The Marxian doctrine is not a dogma — it is always a doctrine for action. Marx, who experimented with the philosophies of Hegel and Ludwig Feuerbach, formulated his position way back in 1845 that “the philosophers have only interpreted the world in various ways, but the point is to change it”.
The change and transformation of the social, economic and political order are not possible without a revolutionary process of critiquing the system, which often remains immune to interrogation and acquires a strange resistance to criticism. The capitalist mode of production transitioning to new levels because of advances in technology and electronics and getting irreversibly tracked on the lines of Fourth Industrial Revolution, driven by robotics and artificial intelligence, would cause major upheavals across the world. The existing levels of deprivation and inequality might get exacerbated and give rise to the domination and exploitation of those who would not be beneficiaries of the order. This challenge can be met by critiquing the present system, which has deepened inequality and intensified the levels of poverty and deprivation.
Marx had talked about the new conditions of oppression and new forms of struggle in place of the old ones. How right he was indeed in outlining the emerging world order in the middle of the 19th century. Now we have new forms of oppression against women, marginalised sections of society, farmers and the labour class across the world. In the context of environmental movements assuming enormous importance in fighting for the ecological rights of people, it is important to recall what Marx had written about the “subjection of nature’s forces to man, machinery”. It thus assumes significance in the present day quest for sustainable development.
The growing consciousness of gender equality and women’s empowerment has brought women’s issues to the centrestage of development and progress. It is instructive to note that Marx, along with Engels, had predicted that communism would do away with the status of women as mere instruments of production. This is of abiding significance to address the rising trend of violence and discrimination against women and girl children in our country and across the world.
The degeneration and dehumanisation caused by capitalist society has been best reflected in the Communist Manifesto: “The bourgeoisie has stripped of its halo every occupation hitherto honoured and looked up to with reverent awe. It has converted the physician, the lawyer, the priest, the poet, the man of science, into its paid wage labourers.” In the neoliberal era, this has become a poignant reality. The alienation suffered by the humans and the dehumanisation process has robbed the essence of human beings, irrespective of the profession they pursue.
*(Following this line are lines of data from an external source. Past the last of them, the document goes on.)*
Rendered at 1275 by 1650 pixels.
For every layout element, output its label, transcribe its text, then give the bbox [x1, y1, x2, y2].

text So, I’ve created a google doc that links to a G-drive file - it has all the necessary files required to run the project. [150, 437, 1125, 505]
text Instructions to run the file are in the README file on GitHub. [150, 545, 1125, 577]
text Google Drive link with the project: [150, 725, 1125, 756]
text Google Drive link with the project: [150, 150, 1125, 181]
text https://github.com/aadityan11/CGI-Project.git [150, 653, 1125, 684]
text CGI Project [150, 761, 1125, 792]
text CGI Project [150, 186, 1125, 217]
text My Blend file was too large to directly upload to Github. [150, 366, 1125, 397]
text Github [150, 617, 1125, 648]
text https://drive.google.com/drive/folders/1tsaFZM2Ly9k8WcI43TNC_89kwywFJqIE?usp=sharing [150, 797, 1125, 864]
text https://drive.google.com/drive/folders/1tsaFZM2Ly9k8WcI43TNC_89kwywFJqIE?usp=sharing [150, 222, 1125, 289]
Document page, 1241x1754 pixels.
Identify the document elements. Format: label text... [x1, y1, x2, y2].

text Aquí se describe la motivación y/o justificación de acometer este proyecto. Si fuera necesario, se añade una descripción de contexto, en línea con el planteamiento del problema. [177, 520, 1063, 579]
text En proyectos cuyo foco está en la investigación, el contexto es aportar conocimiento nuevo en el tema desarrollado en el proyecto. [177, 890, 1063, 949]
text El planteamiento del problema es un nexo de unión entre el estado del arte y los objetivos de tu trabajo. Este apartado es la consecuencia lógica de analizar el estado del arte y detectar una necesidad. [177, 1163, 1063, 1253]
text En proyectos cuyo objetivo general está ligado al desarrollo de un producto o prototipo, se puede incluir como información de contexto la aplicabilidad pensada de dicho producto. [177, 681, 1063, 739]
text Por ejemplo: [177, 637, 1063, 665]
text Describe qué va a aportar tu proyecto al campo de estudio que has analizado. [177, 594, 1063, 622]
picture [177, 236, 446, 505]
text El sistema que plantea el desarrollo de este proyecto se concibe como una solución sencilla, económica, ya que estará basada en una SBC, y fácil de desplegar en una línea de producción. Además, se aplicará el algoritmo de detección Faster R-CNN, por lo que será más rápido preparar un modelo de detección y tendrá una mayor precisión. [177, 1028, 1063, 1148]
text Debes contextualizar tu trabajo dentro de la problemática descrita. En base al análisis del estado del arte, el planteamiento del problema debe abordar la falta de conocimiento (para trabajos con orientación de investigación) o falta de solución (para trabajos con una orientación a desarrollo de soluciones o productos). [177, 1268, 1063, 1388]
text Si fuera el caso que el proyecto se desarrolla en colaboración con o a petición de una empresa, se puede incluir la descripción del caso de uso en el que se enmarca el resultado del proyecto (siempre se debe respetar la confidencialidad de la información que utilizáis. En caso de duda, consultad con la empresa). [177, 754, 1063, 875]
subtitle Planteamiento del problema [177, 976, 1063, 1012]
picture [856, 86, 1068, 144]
The need to salvage the humanity and restore the human essence rests on the robust questioning of the system which has been tragically manifested in the high levels of inequality of income. This phenomenon has been studied by scholars such as Thomas Pickety, whose book Capital in Twenty-First Century has been deeply influenced by Marx’s methods of analysis and explanation.
B R Ambedkar, who wrote Buddha or Karl Marx, championed the cause of social justice and annihilation of caste in Indian society. The vision of Ambedkar is not different from the vision of Karl Marx.
No wonder, therefore, that the 200th birth anniversary Karl Marx is being hailed in the bastions of capitalism and in the theatres of struggles all over the world. His legacy will endure and inspire human beings striving for their ultimate liberation from all forms of exploitation and enslavement.